Constato una especie de código oculto entre los camareros que consiste en no hablar apenas con los usuarios, clientes, huéspedes o como quieran llamarnos. La camarera de acento ruso apenas nos dirige una mirada. Todos actúan como si los vigilara una Entidad Suprema a la que debieran rendir cuentas.

Mientras los camareros discurren por todas partes, deshumanizados y sospecho que pasándose entre ellos consignas acerca de cómo acabar con el Ente Supremo, intento echarme café.

Las máquinas de café son un invento enrevesado. Fíjense bien: un botón que pone “leche”, otro que pone “café”, otro “capuchino” (sic), “solo”, “agua”, demasiadas opciones. Por pura lógica, una señora delante de mí pulsa primero el botón de leche y luego el de café, sin sospechar que el malvado diseñador de la máquina supuso que quien pulsara leche solo iba a querer leche y quien pulsará café iba a querer café con leche. De tal forma que empieza a desbordarse la taza mientras la señora se encoge de hombros y se va dejándome allí con mi taza vacía y una por la cual se sale todo el café.

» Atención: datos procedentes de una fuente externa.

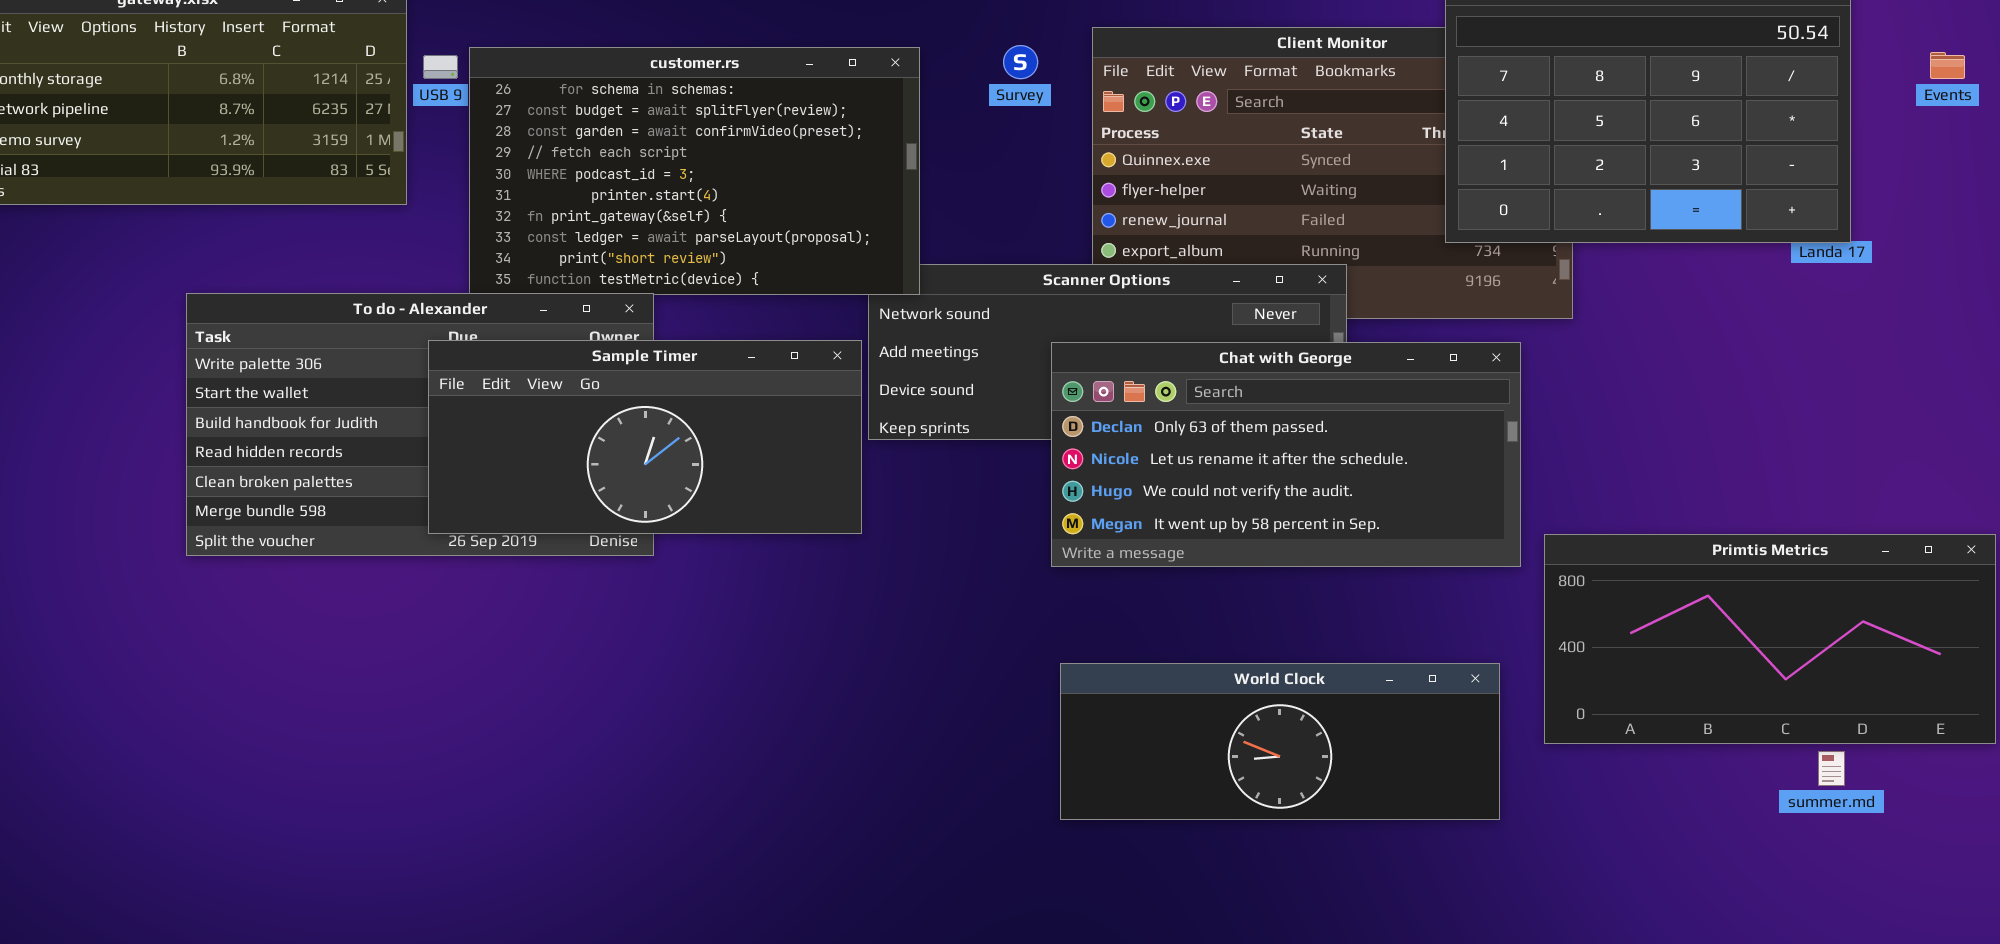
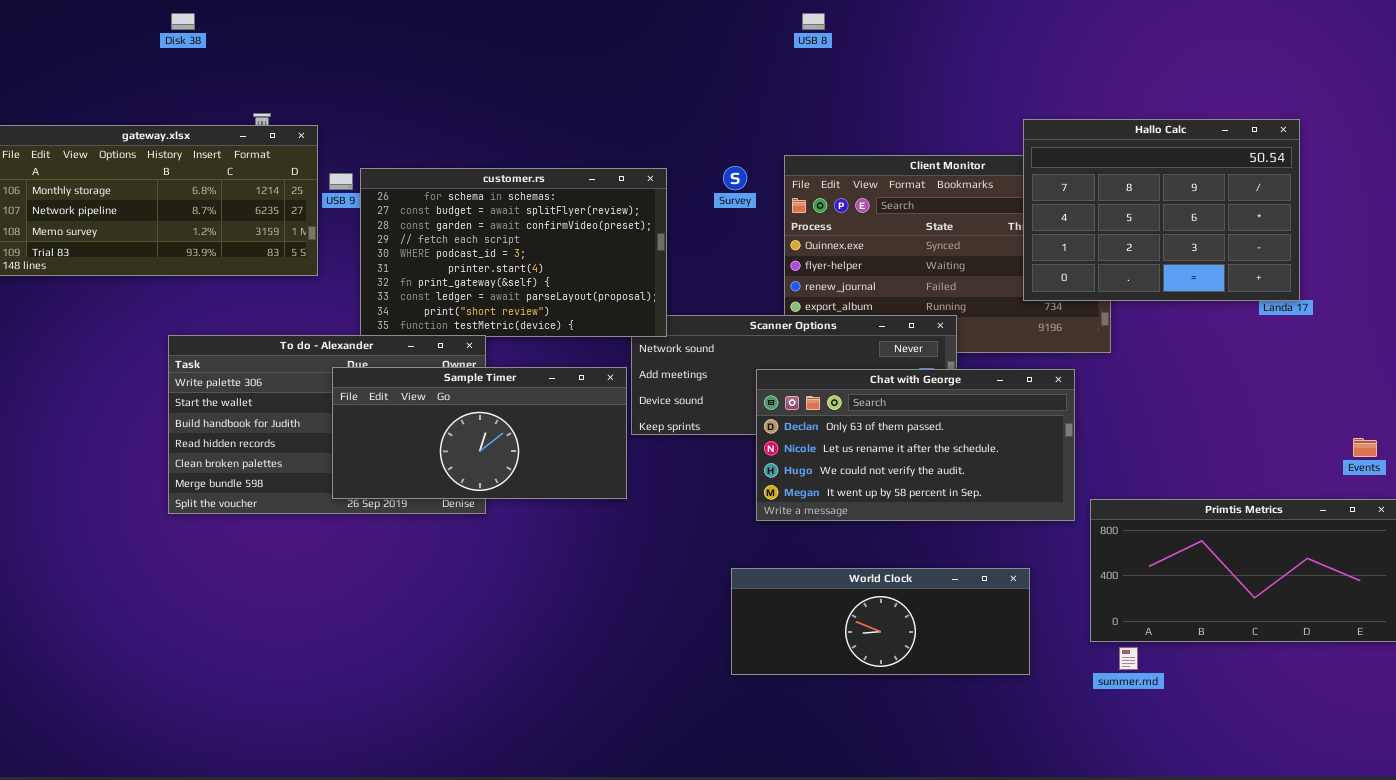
Events: [1930,52,1965,79] -> [1353,438,1377,457], moved
World Clock: [1060,663,1500,820] -> [731,568,1030,675], moved
summer.md: [1818,751,1845,786] -> [1119,647,1138,670], moved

Existe algo perverso en el concepto de los bufé libre de desayuno si ustedes lo piensan. El propio proceso de lucha por los recursos explica mejor la vida misma. Por un instante me hubiera encantado que los alumnos hubieran sacado una libreta y hubieran apuntado allí sus experiencias. Habrían aprendido más del desayuno que toda la historia que han estudiado en su vida.

Los adolescentes se mueven de forma gregaria, esparcidos en función de una variable que contempla: a) el alcohol ilegal consumido a escondidas en sus habitaciones; b) la incapacidad biológica para levantarse más temprano; c) el odio suave e hipócrita que se profesan entre algunos.

Los ancianos se mueven de forma grupal, formando escuadrones de la muerte para acaparar áreas. Mandan a una a por tres o cuatro tazas de café. Otra se encarga de tostar ocho panes. En el sector de las bandejas de comida otros tantos llenan platos de forma aleatoria. De este modo tienen cubiertos todos los sectores.

Es apasionante. Es el Vietcong contra los Marines. Es la guerrilla española contra las tropas napoleónicas. Es Viriato contra los romanos.

Siempre he sido de desayunos frugales y cuando preparaba el viaje pensé que, por una vez, me moderaría en el desayuno. Cuando me puse a la cola fui pasando por una bandeja de fruta, otra de fruta en almíbar, otra de alubias con tomate, huevos cocidos, huevos revueltos, beicon, tomate, ocho clases diferentes de bollería de la que cogí la mitad. He contemplado infinitas variantes de un mismo producto hasta pensar que me tomaban el pelo.

Y mientras me echaba cada una de ellas la taza abandonada por aquella señora en la máquina del café seguía desparramando su líquido alrededor.